** Try it **
Give back the data in full. Leave nothing out.

** Exercise inputs **
+-------+

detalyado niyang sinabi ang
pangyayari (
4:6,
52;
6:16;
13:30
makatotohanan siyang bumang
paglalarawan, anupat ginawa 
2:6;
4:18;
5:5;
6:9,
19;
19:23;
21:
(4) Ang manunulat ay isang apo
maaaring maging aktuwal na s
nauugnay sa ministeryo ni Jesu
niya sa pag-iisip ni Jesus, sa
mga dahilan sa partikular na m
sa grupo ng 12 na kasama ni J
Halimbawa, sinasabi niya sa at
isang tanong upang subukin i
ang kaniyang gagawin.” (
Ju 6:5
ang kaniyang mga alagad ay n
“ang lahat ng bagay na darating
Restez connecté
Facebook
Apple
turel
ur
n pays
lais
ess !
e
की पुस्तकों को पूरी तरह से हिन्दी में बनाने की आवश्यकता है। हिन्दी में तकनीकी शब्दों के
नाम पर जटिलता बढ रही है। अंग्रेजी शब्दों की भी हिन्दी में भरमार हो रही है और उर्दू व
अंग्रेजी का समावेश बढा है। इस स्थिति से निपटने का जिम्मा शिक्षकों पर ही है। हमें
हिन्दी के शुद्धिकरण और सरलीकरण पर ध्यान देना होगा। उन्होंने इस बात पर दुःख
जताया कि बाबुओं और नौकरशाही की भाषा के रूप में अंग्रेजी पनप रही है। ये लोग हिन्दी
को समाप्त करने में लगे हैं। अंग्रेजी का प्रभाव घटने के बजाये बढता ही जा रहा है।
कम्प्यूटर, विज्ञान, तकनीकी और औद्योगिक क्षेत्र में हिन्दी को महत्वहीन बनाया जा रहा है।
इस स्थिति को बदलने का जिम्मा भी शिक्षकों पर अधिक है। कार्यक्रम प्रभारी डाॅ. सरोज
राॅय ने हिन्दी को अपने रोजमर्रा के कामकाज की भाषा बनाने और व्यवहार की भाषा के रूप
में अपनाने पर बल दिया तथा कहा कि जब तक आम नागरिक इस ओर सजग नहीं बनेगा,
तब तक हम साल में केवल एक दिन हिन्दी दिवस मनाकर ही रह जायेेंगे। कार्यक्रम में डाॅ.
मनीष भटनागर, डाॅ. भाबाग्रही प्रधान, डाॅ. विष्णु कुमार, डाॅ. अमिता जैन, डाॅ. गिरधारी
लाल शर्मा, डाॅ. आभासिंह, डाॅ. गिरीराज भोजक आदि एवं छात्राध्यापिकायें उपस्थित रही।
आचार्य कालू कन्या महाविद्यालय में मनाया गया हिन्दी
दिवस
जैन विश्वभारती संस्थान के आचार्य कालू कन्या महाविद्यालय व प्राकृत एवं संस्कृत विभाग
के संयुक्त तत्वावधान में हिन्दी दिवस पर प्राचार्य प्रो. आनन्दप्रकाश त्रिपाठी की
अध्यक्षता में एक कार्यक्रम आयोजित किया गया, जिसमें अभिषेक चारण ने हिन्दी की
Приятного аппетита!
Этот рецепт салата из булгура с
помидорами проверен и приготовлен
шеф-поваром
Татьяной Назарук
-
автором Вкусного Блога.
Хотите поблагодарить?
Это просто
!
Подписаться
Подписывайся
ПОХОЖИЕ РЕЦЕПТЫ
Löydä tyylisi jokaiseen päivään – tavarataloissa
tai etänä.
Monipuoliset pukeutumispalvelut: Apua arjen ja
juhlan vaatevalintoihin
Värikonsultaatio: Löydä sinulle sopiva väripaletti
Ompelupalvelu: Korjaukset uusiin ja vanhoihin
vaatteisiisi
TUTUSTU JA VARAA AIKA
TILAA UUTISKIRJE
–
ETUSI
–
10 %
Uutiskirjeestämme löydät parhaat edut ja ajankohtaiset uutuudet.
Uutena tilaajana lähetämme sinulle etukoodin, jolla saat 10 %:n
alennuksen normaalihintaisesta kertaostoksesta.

+-------+

** Solution for this problem **
detalyado niyang sinabi ang
pangyayari (
4:6,
52;
6:16;
13:30
makatotohanan siyang bumang
paglalarawan, anupat ginawa 
2:6;
4:18;
5:5;
6:9,
19;
19:23;
21:
(4) Ang manunulat ay isang apo
maaaring maging aktuwal na s
nauugnay sa ministeryo ni Jesu
niya sa pag-iisip ni Jesus, sa
mga dahilan sa partikular na m
sa grupo ng 12 na kasama ni J
Halimbawa, sinasabi niya sa at
isang tanong upang subukin i
ang kaniyang gagawin.” (
Ju 6:5
ang kaniyang mga alagad ay n
“ang lahat ng bagay na darating
Restez connecté
Facebook
Apple
turel
ur
n pays
lais
ess !
e
की पुस्तकों को पूरी तरह से हिन्दी में बनाने की आवश्यकता है। हिन्दी में तकनीकी शब्दों के
नाम पर जटिलता बढ रही है। अंग्रेजी शब्दों की भी हिन्दी में भरमार हो रही है और उर्दू व
अंग्रेजी का समावेश बढा है। इस स्थिति से निपटने का जिम्मा शिक्षकों पर ही है। हमें
हिन्दी के शुद्धिकरण और सरलीकरण पर ध्यान देना होगा। उन्होंने इस बात पर दुःख
जताया कि बाबुओं और नौकरशाही की भाषा के रूप में अंग्रेजी पनप रही है। ये लोग हिन्दी
को समाप्त करने में लगे हैं। अंग्रेजी का प्रभाव घटने के बजाये बढता ही जा रहा है।
कम्प्यूटर, विज्ञान, तकनीकी और औद्योगिक क्षेत्र में हिन्दी को महत्वहीन बनाया जा रहा है।
इस स्थिति को बदलने का जिम्मा भी शिक्षकों पर अधिक है। कार्यक्रम प्रभारी डाॅ. सरोज
राॅय ने हिन्दी को अपने रोजमर्रा के कामकाज की भाषा बनाने और व्यवहार की भाषा के रूप
में अपनाने पर बल दिया तथा कहा कि जब तक आम नागरिक इस ओर सजग नहीं बनेगा,
तब तक हम साल में केवल एक दिन हिन्दी दिवस मनाकर ही रह जायेेंगे। कार्यक्रम में डाॅ.
मनीष भटनागर, डाॅ. भाबाग्रही प्रधान, डाॅ. विष्णु कुमार, डाॅ. अमिता जैन, डाॅ. गिरधारी
लाल शर्मा, डाॅ. आभासिंह, डाॅ. गिरीराज भोजक आदि एवं छात्राध्यापिकायें उपस्थित रही।
आचार्य कालू कन्या महाविद्यालय में मनाया गया हिन्दी
दिवस
जैन विश्वभारती संस्थान के आचार्य कालू कन्या महाविद्यालय व प्राकृत एवं संस्कृत विभाग
के संयुक्त तत्वावधान में हिन्दी दिवस पर प्राचार्य प्रो. आनन्दप्रकाश त्रिपाठी की
अध्यक्षता में एक कार्यक्रम आयोजित किया गया, जिसमें अभिषेक चारण ने हिन्दी की
Приятного аппетита!
Этот рецепт салата из булгура с
помидорами проверен и приготовлен
шеф-поваром
Татьяной Назарук
-
автором Вкусного Блога.
Хотите поблагодарить?
Это просто
!
Подписаться
Подписывайся
ПОХОЖИЕ РЕЦЕПТЫ
Löydä tyylisi jokaiseen päivään – tavarataloissa
tai etänä.
Monipuoliset pukeutumispalvelut: Apua arjen ja
juhlan vaatevalintoihin
Värikonsultaatio: Löydä sinulle sopiva väripaletti
Ompelupalvelu: Korjaukset uusiin ja vanhoihin
vaatteisiisi
TUTUSTU JA VARAA AIKA
TILAA UUTISKIRJE
–
ETUSI
–
10 %
Uutiskirjeestämme löydät parhaat edut ja ajankohtaiset uutuudet.
Uutena tilaajana lähetämme sinulle etukoodin, jolla saat 10 %:n
alennuksen normaalihintaisesta kertaostoksesta.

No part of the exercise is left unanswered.